Matériel d'occasion et réglementation
Leboncoin© et autres sites d'occasion ont fourni la majorité de l'équipement nécessaire à l'activité fromagère : Algeco© pour le labo, Kangoo© réfrigéré, table d'égouttage, moules, frigo, étuve à yaourts...
Côté réglementation, la cheffe d'entreprise a pris le parti de faire venir la DDT, en amont de son lancement d'activité, pour maîtriser toute la réglementation et poser ses questions à l'inspectrice. "Cela a été très constructif et a permis d'éviter des erreurs", témoigne-t-elle.

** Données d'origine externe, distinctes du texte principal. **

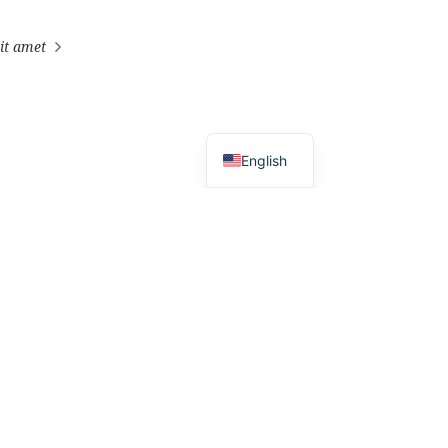
it amet
English
ross world.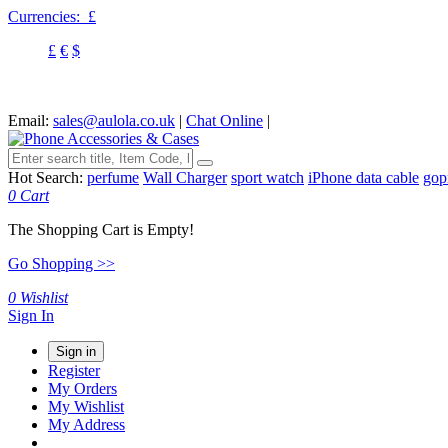
Currencies:
£
£
€
$
Email:
sales@aulola.co.uk
|
Chat Online
|
Hot Search:
perfume
Wall Charger
sport watch
iPhone data cable
gop
0
Cart
The Shopping Cart is Empty!
Go Shopping >>
0
Wishlist
Sign In
Sign in
Register
My Orders
My Wishlist
My Address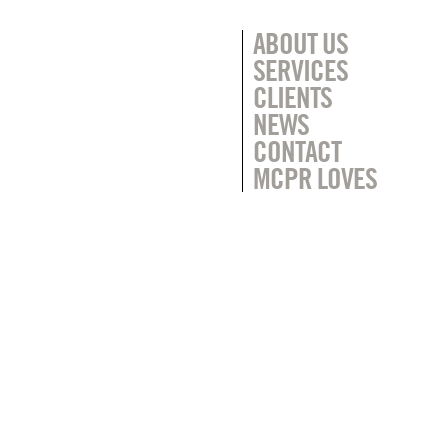
ABOUT US
SERVICES
CLIENTS
NEWS
CONTACT
MCPR LOVES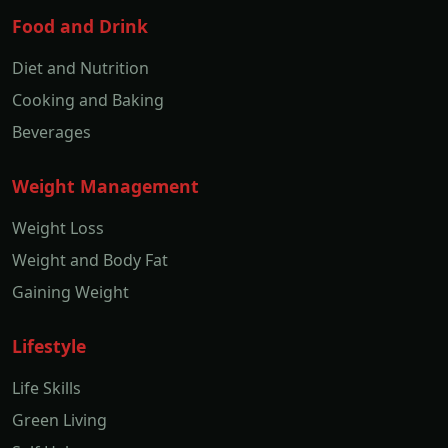
Food and Drink
Diet and Nutrition
Cooking and Baking
Beverages
Weight Management
Weight Loss
Weight and Body Fat
Gaining Weight
Lifestyle
Life Skills
Green Living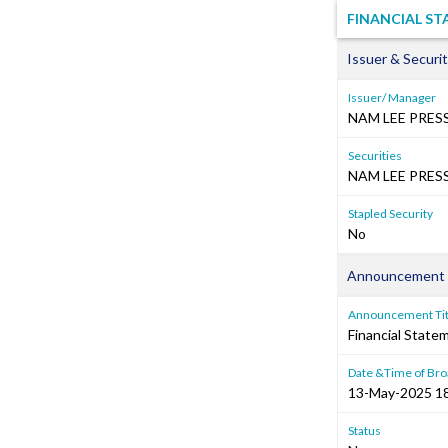
FINANCIAL S
Issuer & Securit
Issuer/ Manager
NAM LEE PRES
Securities
NAM LEE PRESS
Stapled Security
No
Announcement 
Announcement Tit
Financial Stat
Date &Time of Bro
13-May-2025 1
Status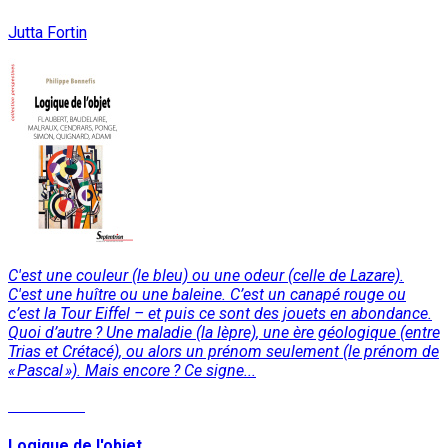
Jutta Fortin
C'est une couleur (le bleu) ou une odeur (celle de Lazare).
C'est une huître ou une baleine. C’est un canapé rouge ou
c’est la Tour Eiffel – et puis ce sont des jouets en abondance.
Quoi d’autre ? Une maladie (la lèpre), une ère géologique (entre
Trias et Crétacé), ou alors un prénom seulement (le prénom de
« Pascal »). Mais encore ? Ce signe...
Read More
Logique de l'objet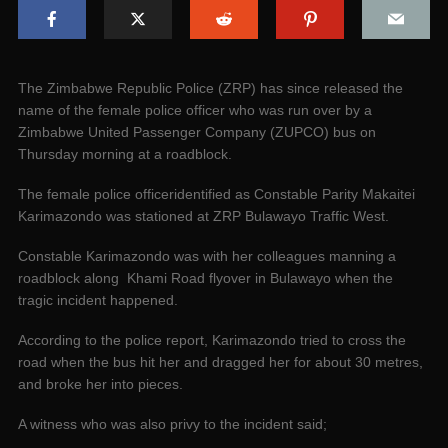
The Zimbabwe Republic Police (ZRP) has since released the
name of the female police officer who was run over by a
Zimbabwe United Passenger Company (ZUPCO) bus on
Thursday morning at a roadblock.
The female police officeridentified as Constable Parity Makaitei
Karimazondo was stationed at ZRP Bulawayo Traffic West.
Constable Karimazondo was with her colleagues manning a
roadblock along Khami Road flyover in Bulawayo when the
tragic incident happened.
According to the police report, Karimazondo tried to cross the
road when the bus hit her and dragged her for about 30 metres,
and broke her into pieces.
A witness who was also privy to the incident said;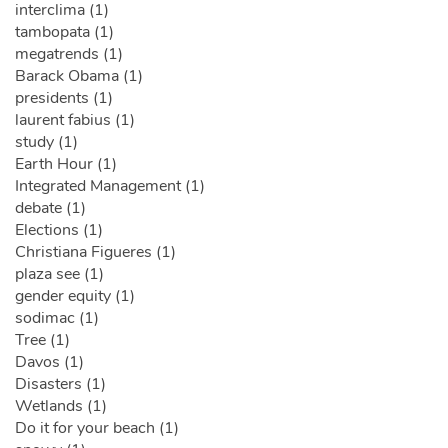
interclima (1)
tambopata (1)
megatrends (1)
Barack Obama (1)
presidents (1)
laurent fabius (1)
study (1)
Earth Hour (1)
Integrated Management (1)
debate (1)
Elections (1)
Christiana Figueres (1)
plaza see (1)
gender equity (1)
sodimac (1)
Tree (1)
Davos (1)
Disasters (1)
Wetlands (1)
Do it for your beach (1)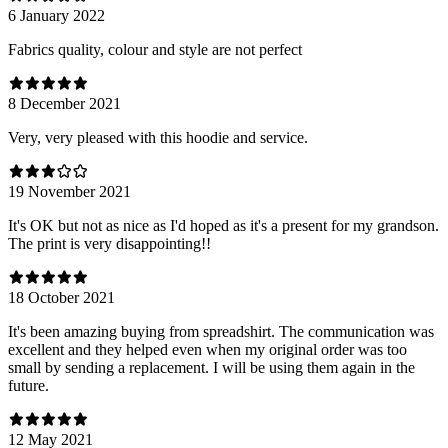
6 January 2022
Fabrics quality, colour and style are not perfect
8 December 2021
Very, very pleased with this hoodie and service.
19 November 2021
It's OK but not as nice as I'd hoped as it's a present for my grandson.
The print is very disappointing!!
18 October 2021
It's been amazing buying from spreadshirt. The communication was
excellent and they helped even when my original order was too
small by sending a replacement. I will be using them again in the
future.
12 May 2021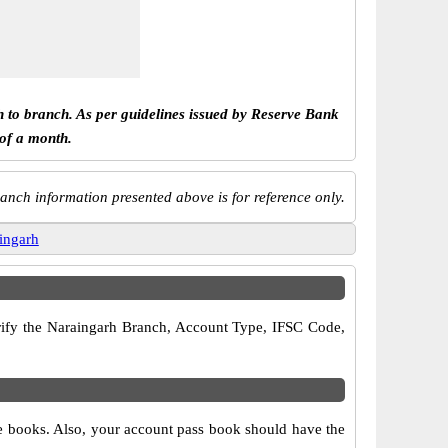
h to branch. As per guidelines issued by Reserve Bank
 of a month.
anch information presented above is for reference only.
ingarh
verify the Naraingarh Branch, Account Type, IFSC Code,
ue books. Also, your account pass book should have the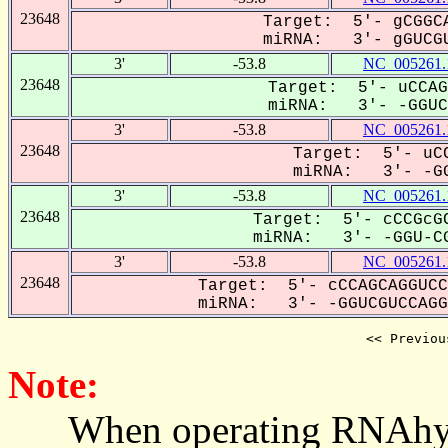
23648
Target: 5'- gCGGCA
miRNA: 3'- gGUCGU
3'
-53.8
NC_005261.
23648
Target: 5'- uCCAG
miRNA: 3'- -GGUCG
3'
-53.8
NC_005261.
23648
Target: 5'- uCC
miRNA: 3'- -GG
3'
-53.8
NC_005261.
23648
Target: 5'- cCCGcGC
miRNA: 3'- -GGU-CG
3'
-53.8
NC_005261.
23648
Target: 5'- cCCAGCAGGUCC
miRNA: 3'- -GGUCGUCCAGG-
<< Previou
Note:
When operating RNAhybrid,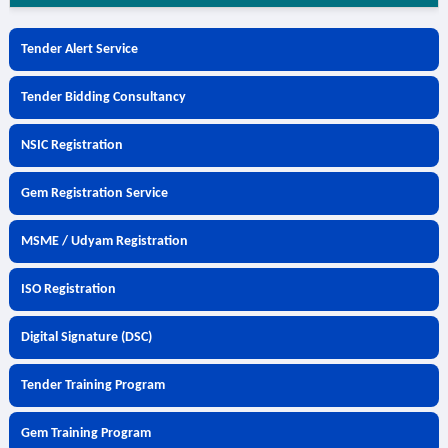
Tender Alert Service
Tender Bidding Consultancy
NSIC Registration
Gem Registration Service
MSME / Udyam Registration
ISO Registration
Digital Signature (DSC)
Tender Training Program
Gem Training Program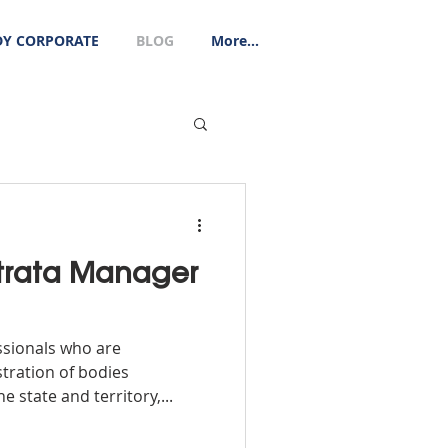
Y CORPORATE
BLOG
More...
trata Manager
ssionals who are
tration of bodies
 state and territory,...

Lien social et volonté de grandir
N'ayant pas bouclé une année entière, Nathalie se veut prudente quant à la rentabilité de son affaire : "Le premier bilan livrera son verdict". L'épanouissement est en tout cas au rendez-vous, dans ce métier faisant la part belle au lien humain ainsi qu'aux animaux.
Les idées de développement ne manquent pas non plus : débouchés, augmentation de troupeau... "Je réfléchis à de nouvelles choses. J'ai déjà eu plusieurs vies professionnelles, et je ne m'interdis pas d'inventer encore pour la suite !" conclut-elle dans un grand sourire.